На лестнице горел довольно тусклый свет, и красный ковер, покрывавший ступени, показался мне роскошным. Вдобавок в окнах на площадках были вставлены цветные стекла, что еще много лет представлялось мне верхом изысканности.

Жюбер на этот раз покрыл свое прыщавое лицо еще более толстым, чем обычно, слоем мази, и, уж не знаю почему, оно отливало сиреневым. Он благоговейно потянул за толстую шишечку, висевшую на шнуре у двери.
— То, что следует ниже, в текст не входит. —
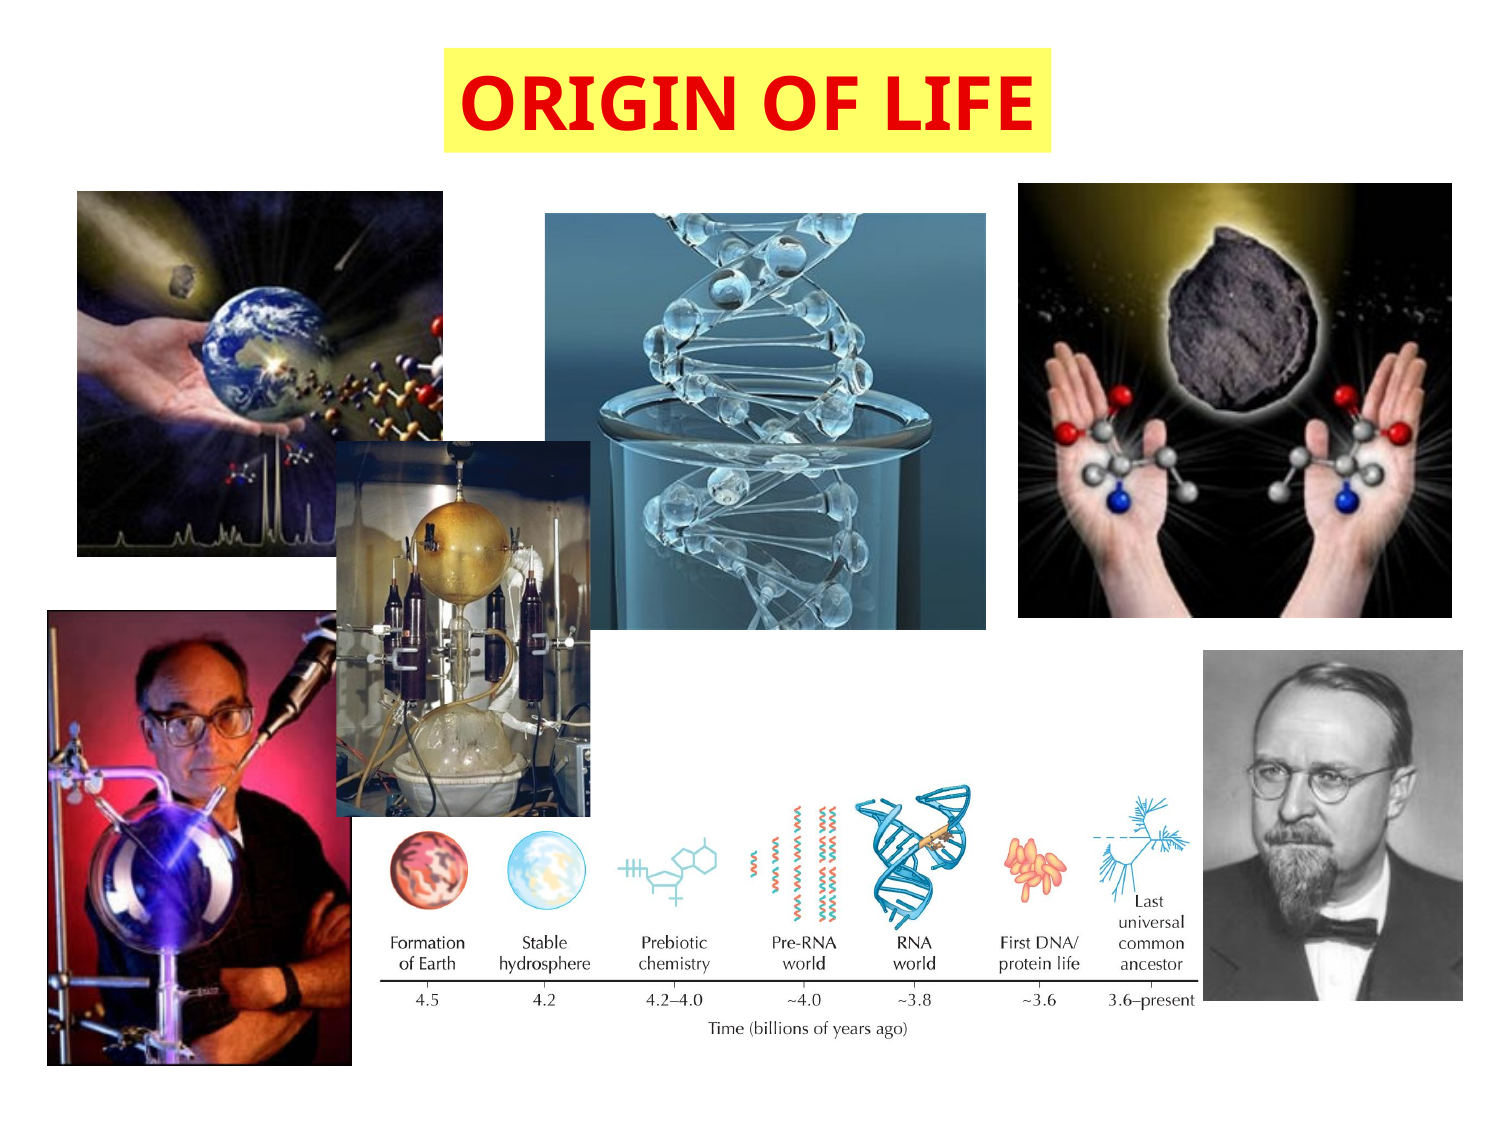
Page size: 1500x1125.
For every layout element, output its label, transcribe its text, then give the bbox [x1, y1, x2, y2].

picture [1203, 650, 1463, 1001]
picture [1018, 183, 1453, 618]
picture [46, 191, 1201, 1066]
text_box ORIGIN OF LIFE [443, 47, 1052, 153]
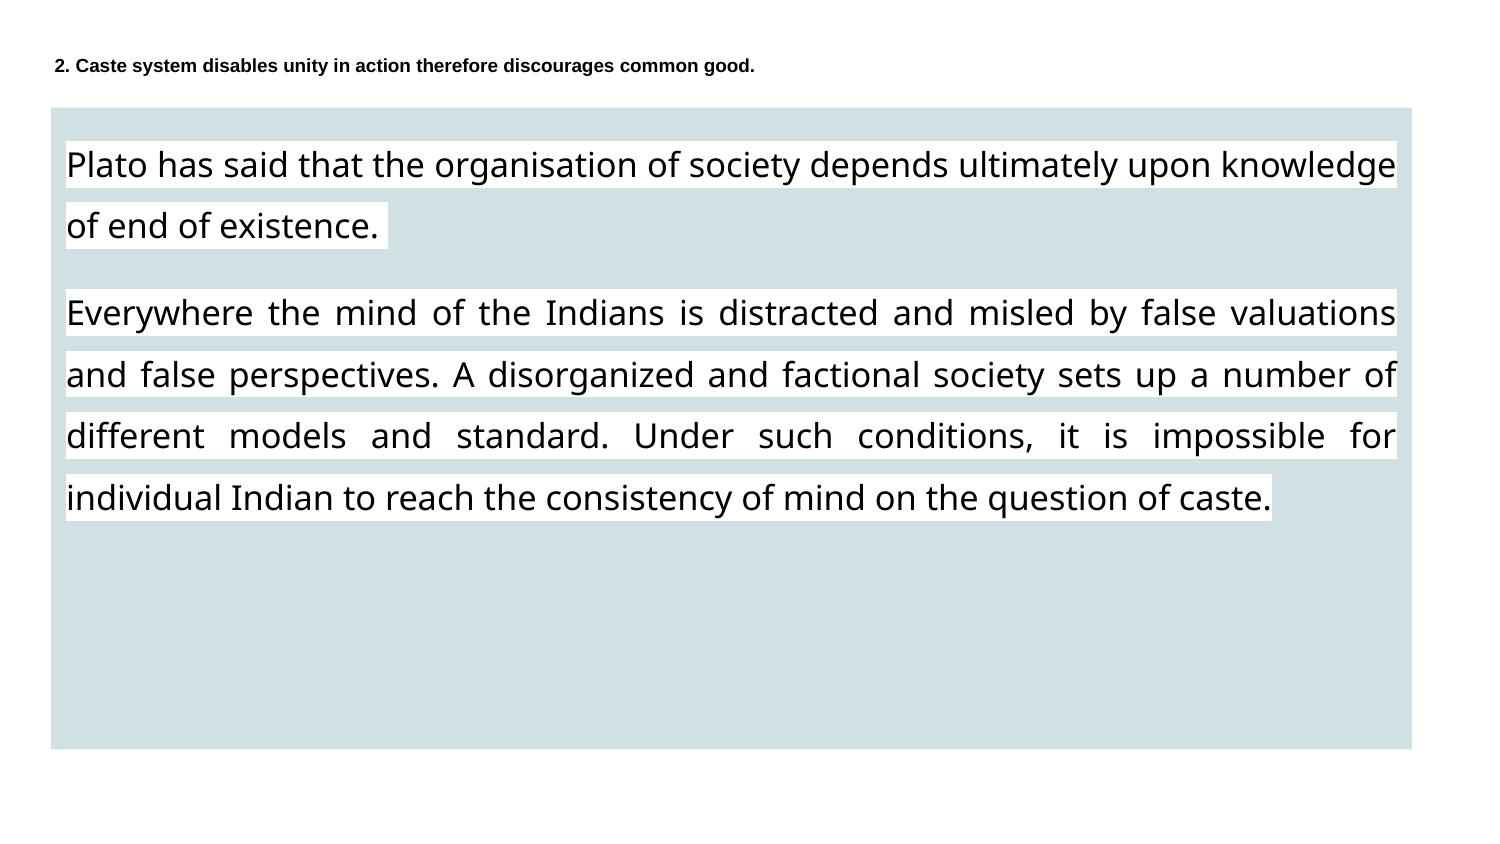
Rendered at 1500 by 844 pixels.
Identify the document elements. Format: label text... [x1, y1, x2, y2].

list Plato has said that the organisation of society depends ultimately upon knowledge of end of existence. Everywhere the mind of the Indians is distracted and misled by false valuations and false perspectives. A disorganized and factional society sets up a number of different models and standard. Under such conditions, it is impossible for individual Indian to reach the consistency of mind on the question of caste. [51, 107, 1412, 750]
title 2. Caste system disables unity in action therefore discourages common good. [39, 22, 1225, 95]
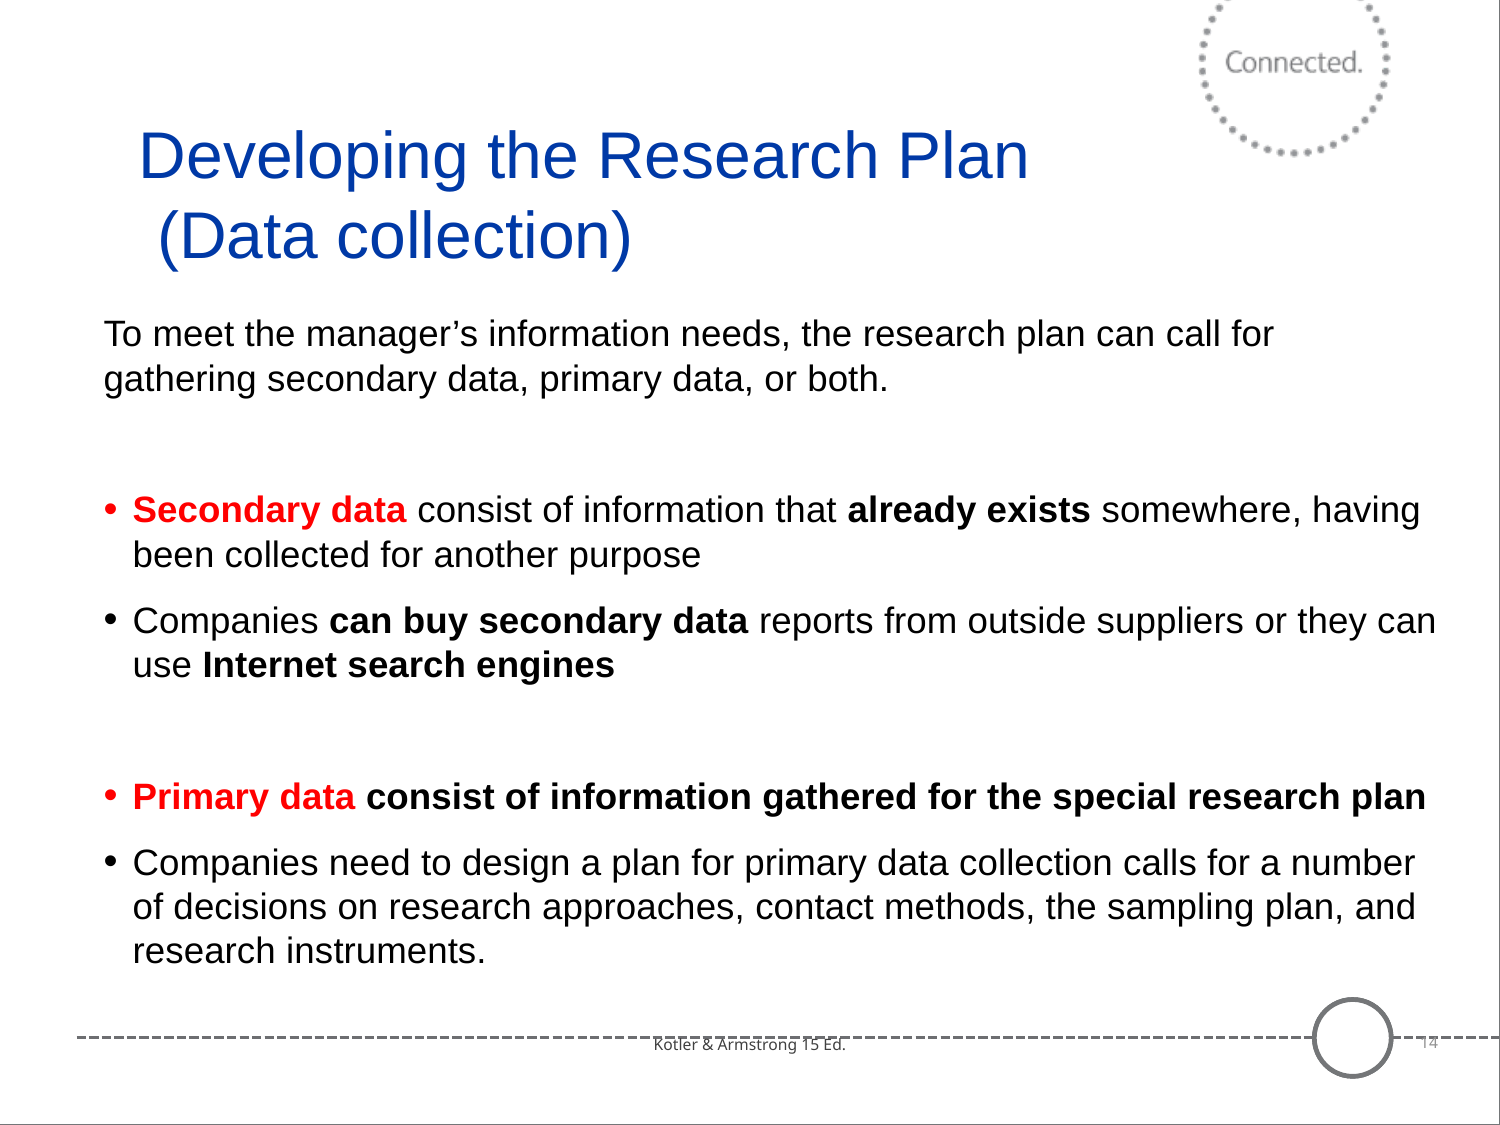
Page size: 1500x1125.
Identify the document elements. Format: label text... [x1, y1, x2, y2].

slide_number 14 [1273, 1019, 1454, 1062]
picture [1198, 0, 1392, 158]
footer Kotler & Armstrong 15 Ed. [429, 1019, 1071, 1062]
title Developing the Research Plan (Data collection) [123, 105, 1369, 279]
list To meet the manager’s information needs, the research plan can call for gathering secondary data, primary data, or both. Secondary data consist of information that already exists somewhere, having been collected for another purpose Companies can buy secondary data reports from outside suppliers or they can use Internet search engines Primary data consist of information gathered for the special research plan Companies need to design a plan for primary data collection calls for a number of decisions on research approaches, contact methods, the sampling plan, and research instruments. [88, 302, 1454, 1020]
Из квартиры доносился нестройный гул беседы, и голоса и смех звучали преувеличенно громко, что говорило об оживленном светском сборище.

Нам открыла горничная в белом передничке, Феликс отдал ей пальто и поздоровался, сияя от гордости, что он здесь свой человек:

— Добрый вечер, Клеманс.

— Добрый вечер, месье Феликс.

Просторная гостиная была слабо освещена и завешана темными портьерами, а в соседней комнате, видной через широкую стеклянную дверь, стулья и столы были отодвинуты к стене, чтобы освободить место для танцев.

Жюбер с покровительственным видом подвел меня к старой седой даме, сидевшей у камина:

— Разрешите представить вам моего друга Мегрэ, о котором я уже имел честь говорить и который горит желанием засвидетельствовать вам свое почтение.

Должно быть, он всю дорогу твердил про себя эту фразу и теперь с облегчением вздохнул, когда я подобающим образом раскланялся, не очень смутившись, словом, не ударил лицом в грязь.

Старая дама была очаровательна — маленькая, худенькая, с тонким оживленным лицом, но я несколько опешил, когда она, улыбаясь, спросила меня:

— А почему вы не служите в дорожном ведомстве? Я уверена, что Ансельм будет этим очень огорчен.

Ее звали Жеральдина. Ансельм, ее муж, неподвижно сидел рядом, словно его так и принесли сюда вместе с креслом и выставили напоказ, как восковую фигуру. Он был очень стар. Потом я узнал, что ему далеко за восемьдесят, а Жеральдине около того.